TRY IT: Count how many lines in the entries below contain the word "What", and reply with only that number.

GIVEN DATA:
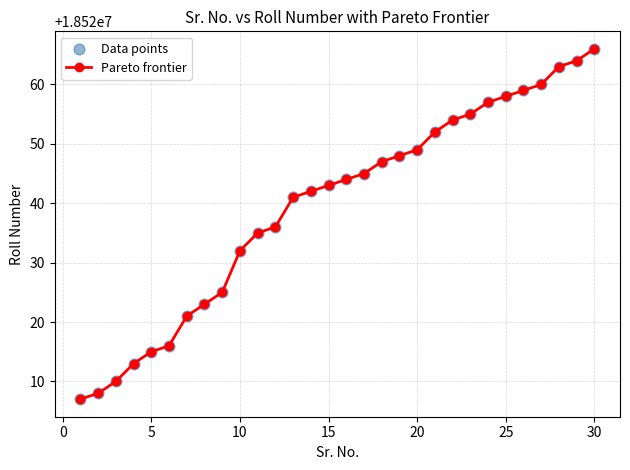

What is the value of the 4th point from the left?

18520013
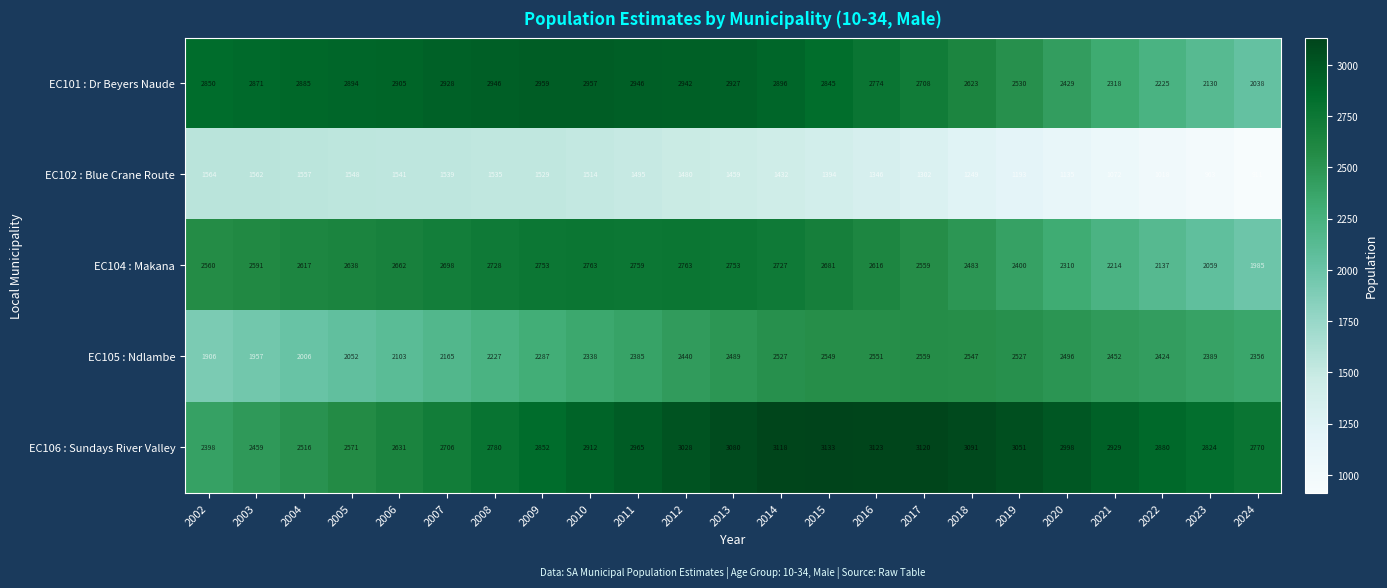

At which category is the sum across all series the highest?

2013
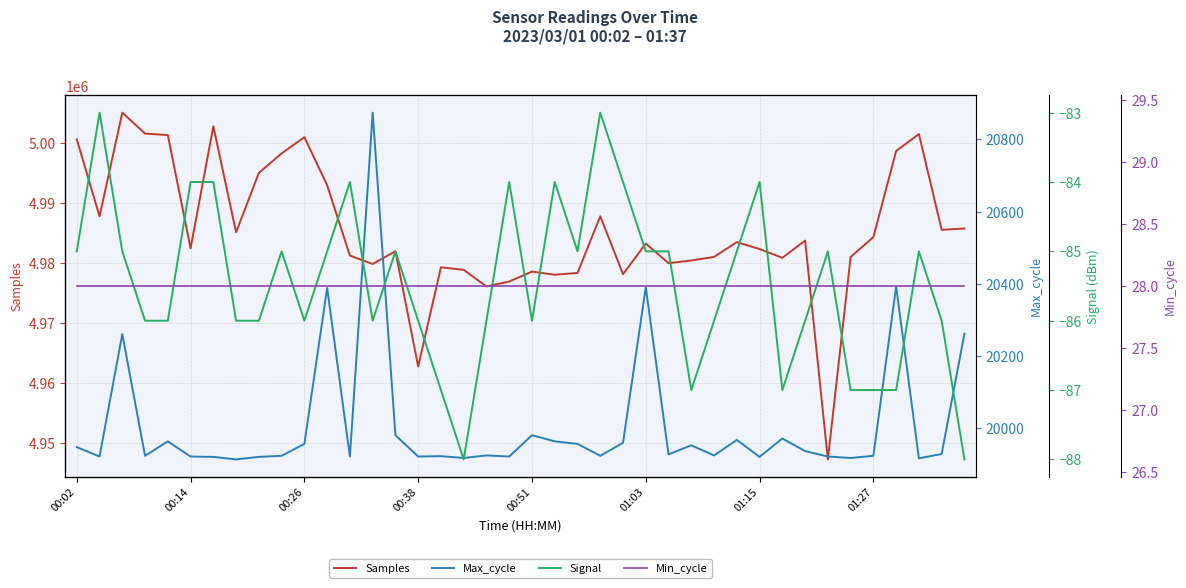

The value of Samples at 00:38 is 7951437. True or false?

False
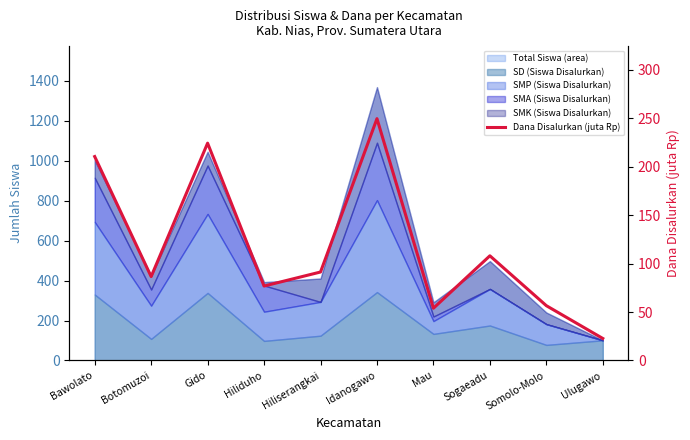

Is it true that the value at Mau is 79.2?

False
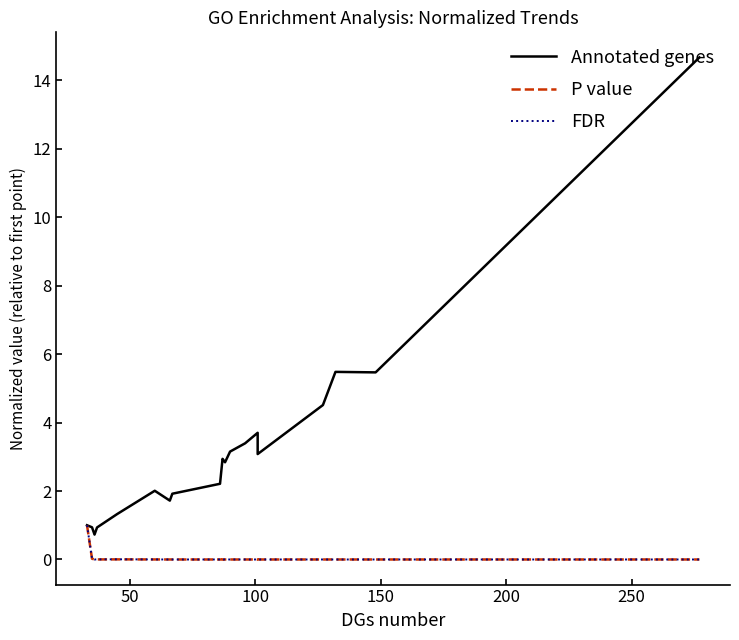

The value of P value at 12 is 0.0. True or false?

False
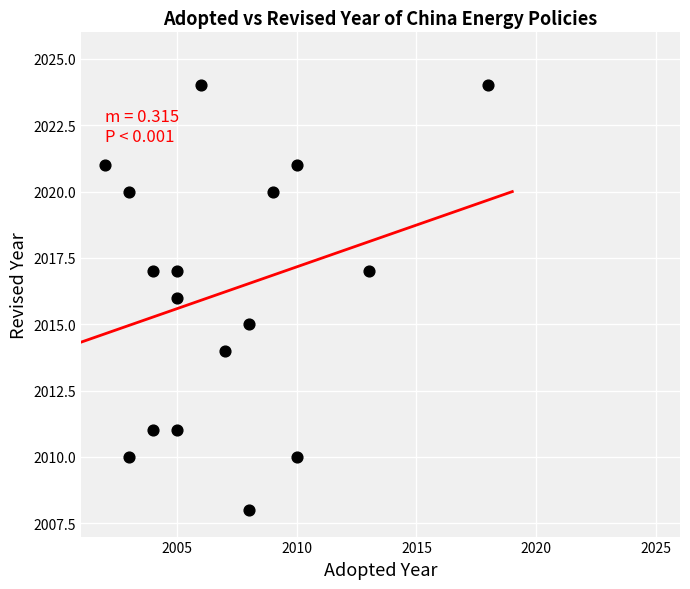

What is the range of X values (max minus min)?

16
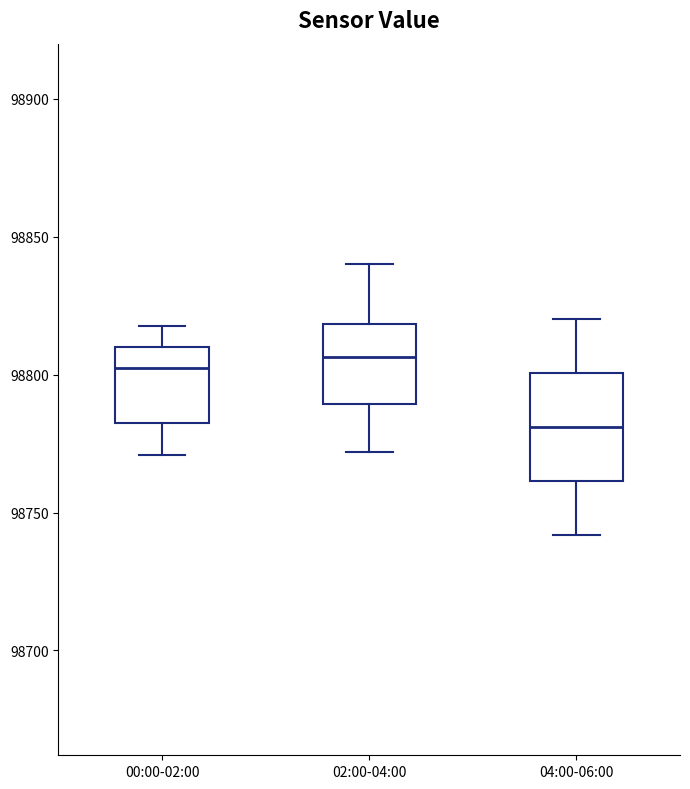

Where is the upper edge of the box for 00:00-02:00 on the y-axis? The values are not printed on the chart, so give them approximately, as read against the axis.

98810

TASK RESPONSE: 2